Finger Strength: I follow similar protocol, although not everyday, for warm up and I think it works. I am not getting that super results but at least my fingers are stronger…. and I am not getting injuries!!!! \o/

Cisco AI/ML DC Infra Challenges: I am not quiet fan of Cisco products but this is a good overview.

Key points:

Create different networks (inter-GPU, front-end, storage, mgmt),
Inter-GPU:
- – non-blocking, rails-optimized (fig.3)
Inter-GPU challenges:
– Packet loss: Use PFC +ECN (flow aware)
– Network delay: “Rich” QoS – proprietary QoS to handle mice flows. Needs good telemetry
– Network congestion: Some kind of communication switch-NIC
– Non-uniform utilization: Most vendors have something proprietary here, some dynamic LB and static-pinning?
– Simultaneous Elephant flows with large bursts: dynamic buffer protection (proprietary)

Videos:

Raoul Pal: Crypto Investment. His company. Go long run, invest a bit you can lose
Scott Galloway: Interesting his political analysis. Trump won and it seems Latins voted massively for him.
Bruce Dickinson: I read Bruce’s books some years ago so I was surprised to see him in a podcast. Need to finish it.
Eric Schmidt: I read one of his books some time ago so again, surprised to find him in a podcast. Still think Google has become evil and most of the good things he says are gone.
Javier Milei: I am not economist but it “seems” things are improving in Argentina. He is a character nonetheless. Need to finish it.
Matthew McConaughey: His book was really refreshing, and seeing him talking is the same. Raw, real.
Alex Honnold: You have to try hard if you want to do hard things.

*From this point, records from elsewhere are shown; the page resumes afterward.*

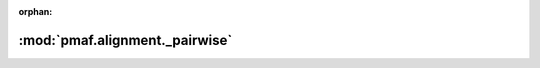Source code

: :orphan:

:mod:`pmaf.alignment._pairwise`
===============================

.. py:module:: pmaf.alignment._pairwise


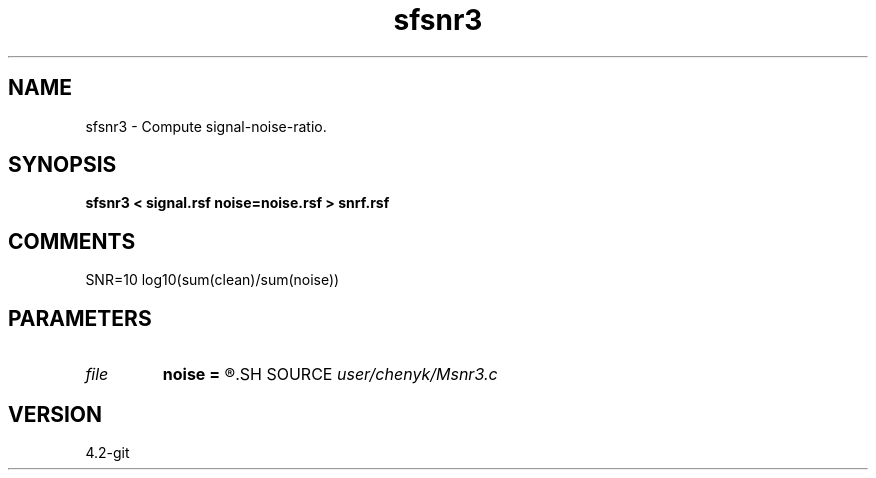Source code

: .TH sfsnr3 1  "APRIL 2023" Madagascar "Madagascar Manuals"
.SH NAME
sfsnr3 \- Compute signal-noise-ratio.
.SH SYNOPSIS
.B sfsnr3 < signal.rsf noise=noise.rsf > snrf.rsf
.SH COMMENTS
SNR=10 log10(sum(clean)/sum(noise))
.SH PARAMETERS
.PD 0
.TP
.I file   
.B noise
.B =
.R  	auxiliary input file name
.SH SOURCE
.I user/chenyk/Msnr3.c
.SH VERSION
4.2-git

SemiAnalysis – 100k cluster

This is site that a friend shared with me some months ago. And it is PURE gold from my point of view. They share a lot info free but not all, you have to subscribe/pay for the whole report. I would pay for it if my job were in that “business”

This is the link for a 100k GPU cluster.

It covers all details for building such infrastructure up to the network/hardware side. So from power distribution, cooling, racking, network design, etc. All is there.

It is something to read slowly to try to digest all the info.

This report for electrical systems (p1) shows the power facilities can be as big as the datacenter itself! So it is not rear to read hyperscalers want nuclear reactors.